History

Bangladesh Coast Guard
- Name: CGS Rangamati
- Builder: Dockyard and Engineering Works Limited
- Commissioned: 1995
- Identification: Pennant number: P 114
- Status: Active

Bangladesh Navy
- Name: BNS Rangamati
- Commissioned: 1 June 1977
- Decommissioned: 1995
- Identification: Pennant number: P 114
- Fate: Transferred to Bangladesh Coast Guard

General characteristics
- Class & type: Pabna-class patrol boat
- Displacement: 69 tons
- Length: 22.9 m (75 ft 2 in)
- Beam: 6.1 m (20 ft 0 in)
- Draught: 1.9 m (6 ft 3 in)
- Propulsion: 2 Cummins diesel engine; 2 shafts;
- Complement: 33 personnel
- Armament: 1 × Bofors 40 mm gun

= CGS Rangamati =

CGS Rangamati is a riverine patrol craft of the Bangladesh Coast Guard.

==History==
The ship was built at Dockyard and Engineering Works Limited.
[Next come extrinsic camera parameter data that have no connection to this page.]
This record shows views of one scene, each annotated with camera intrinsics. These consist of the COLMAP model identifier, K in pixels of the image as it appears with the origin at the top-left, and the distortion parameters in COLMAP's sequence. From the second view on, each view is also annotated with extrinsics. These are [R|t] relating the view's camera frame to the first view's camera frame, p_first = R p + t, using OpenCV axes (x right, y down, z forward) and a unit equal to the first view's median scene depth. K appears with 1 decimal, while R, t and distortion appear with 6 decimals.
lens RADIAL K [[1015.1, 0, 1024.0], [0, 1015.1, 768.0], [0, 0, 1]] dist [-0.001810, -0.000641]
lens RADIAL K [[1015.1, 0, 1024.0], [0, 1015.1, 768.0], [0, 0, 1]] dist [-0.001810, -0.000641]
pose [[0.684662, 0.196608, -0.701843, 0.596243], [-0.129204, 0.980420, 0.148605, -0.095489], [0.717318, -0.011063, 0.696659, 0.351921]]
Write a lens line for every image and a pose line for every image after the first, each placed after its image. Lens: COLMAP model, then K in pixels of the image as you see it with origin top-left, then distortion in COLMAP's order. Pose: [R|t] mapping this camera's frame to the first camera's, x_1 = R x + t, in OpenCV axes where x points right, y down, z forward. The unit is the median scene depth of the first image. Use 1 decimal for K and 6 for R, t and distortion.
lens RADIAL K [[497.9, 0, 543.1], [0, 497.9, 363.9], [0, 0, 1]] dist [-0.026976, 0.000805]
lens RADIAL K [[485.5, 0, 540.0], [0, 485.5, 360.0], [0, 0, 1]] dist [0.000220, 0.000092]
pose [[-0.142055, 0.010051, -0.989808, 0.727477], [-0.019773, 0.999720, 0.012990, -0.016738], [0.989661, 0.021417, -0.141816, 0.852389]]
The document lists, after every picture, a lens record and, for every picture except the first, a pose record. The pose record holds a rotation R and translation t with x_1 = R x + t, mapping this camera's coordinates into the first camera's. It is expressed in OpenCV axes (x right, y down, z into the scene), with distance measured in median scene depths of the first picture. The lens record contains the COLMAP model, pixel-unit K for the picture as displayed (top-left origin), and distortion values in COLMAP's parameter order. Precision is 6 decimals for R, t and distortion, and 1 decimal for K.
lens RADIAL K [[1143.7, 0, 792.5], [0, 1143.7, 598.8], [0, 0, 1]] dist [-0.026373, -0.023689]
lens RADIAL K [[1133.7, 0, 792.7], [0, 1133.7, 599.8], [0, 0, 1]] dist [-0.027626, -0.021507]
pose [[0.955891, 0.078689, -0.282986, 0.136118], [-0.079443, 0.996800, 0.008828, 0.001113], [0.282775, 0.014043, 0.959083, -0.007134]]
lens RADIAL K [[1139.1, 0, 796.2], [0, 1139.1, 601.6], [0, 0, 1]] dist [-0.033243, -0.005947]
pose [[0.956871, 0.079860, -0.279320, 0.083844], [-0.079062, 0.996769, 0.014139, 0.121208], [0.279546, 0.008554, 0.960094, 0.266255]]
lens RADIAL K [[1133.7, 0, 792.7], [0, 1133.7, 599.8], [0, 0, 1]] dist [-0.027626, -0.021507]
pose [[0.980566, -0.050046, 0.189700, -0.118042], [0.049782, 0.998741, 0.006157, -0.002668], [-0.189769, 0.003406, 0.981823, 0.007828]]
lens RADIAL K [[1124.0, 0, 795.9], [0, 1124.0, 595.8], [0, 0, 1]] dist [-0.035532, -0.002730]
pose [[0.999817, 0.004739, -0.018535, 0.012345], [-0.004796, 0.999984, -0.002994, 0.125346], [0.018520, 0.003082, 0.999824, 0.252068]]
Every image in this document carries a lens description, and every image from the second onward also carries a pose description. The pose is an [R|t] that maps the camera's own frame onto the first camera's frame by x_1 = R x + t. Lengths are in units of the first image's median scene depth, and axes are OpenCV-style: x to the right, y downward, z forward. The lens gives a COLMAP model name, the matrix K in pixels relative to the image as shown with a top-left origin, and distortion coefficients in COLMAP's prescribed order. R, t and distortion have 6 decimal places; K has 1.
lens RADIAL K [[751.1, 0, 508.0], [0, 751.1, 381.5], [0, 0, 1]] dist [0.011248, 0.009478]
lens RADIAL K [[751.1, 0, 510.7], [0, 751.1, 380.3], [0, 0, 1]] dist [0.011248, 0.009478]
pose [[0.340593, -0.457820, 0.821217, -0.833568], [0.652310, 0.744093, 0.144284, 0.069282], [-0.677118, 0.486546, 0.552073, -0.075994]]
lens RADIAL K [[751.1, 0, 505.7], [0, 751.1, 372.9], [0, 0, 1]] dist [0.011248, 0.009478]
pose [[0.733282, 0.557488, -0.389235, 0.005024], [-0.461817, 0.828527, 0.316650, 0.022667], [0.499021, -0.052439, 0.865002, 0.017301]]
She was commissioned into the Bangladesh Navy as BNS Rangamati on 1 June 1977. With the emergence of Bangladesh Coast Guard, the ship was transferred to them in 1995 and commissioned into the coast guard as CGS Rangamati.

==Design==
The ship is 22.9 m in length, 6.1 m in breadth and 1.9 m in draught. She has a displacement of 69 tons and a complement of 33 personnel. The ship carries one Bofors 40 mm gun of 60 calibres as armament. The patrol craft can be used for coastal patrolling also besides riverine patrolling.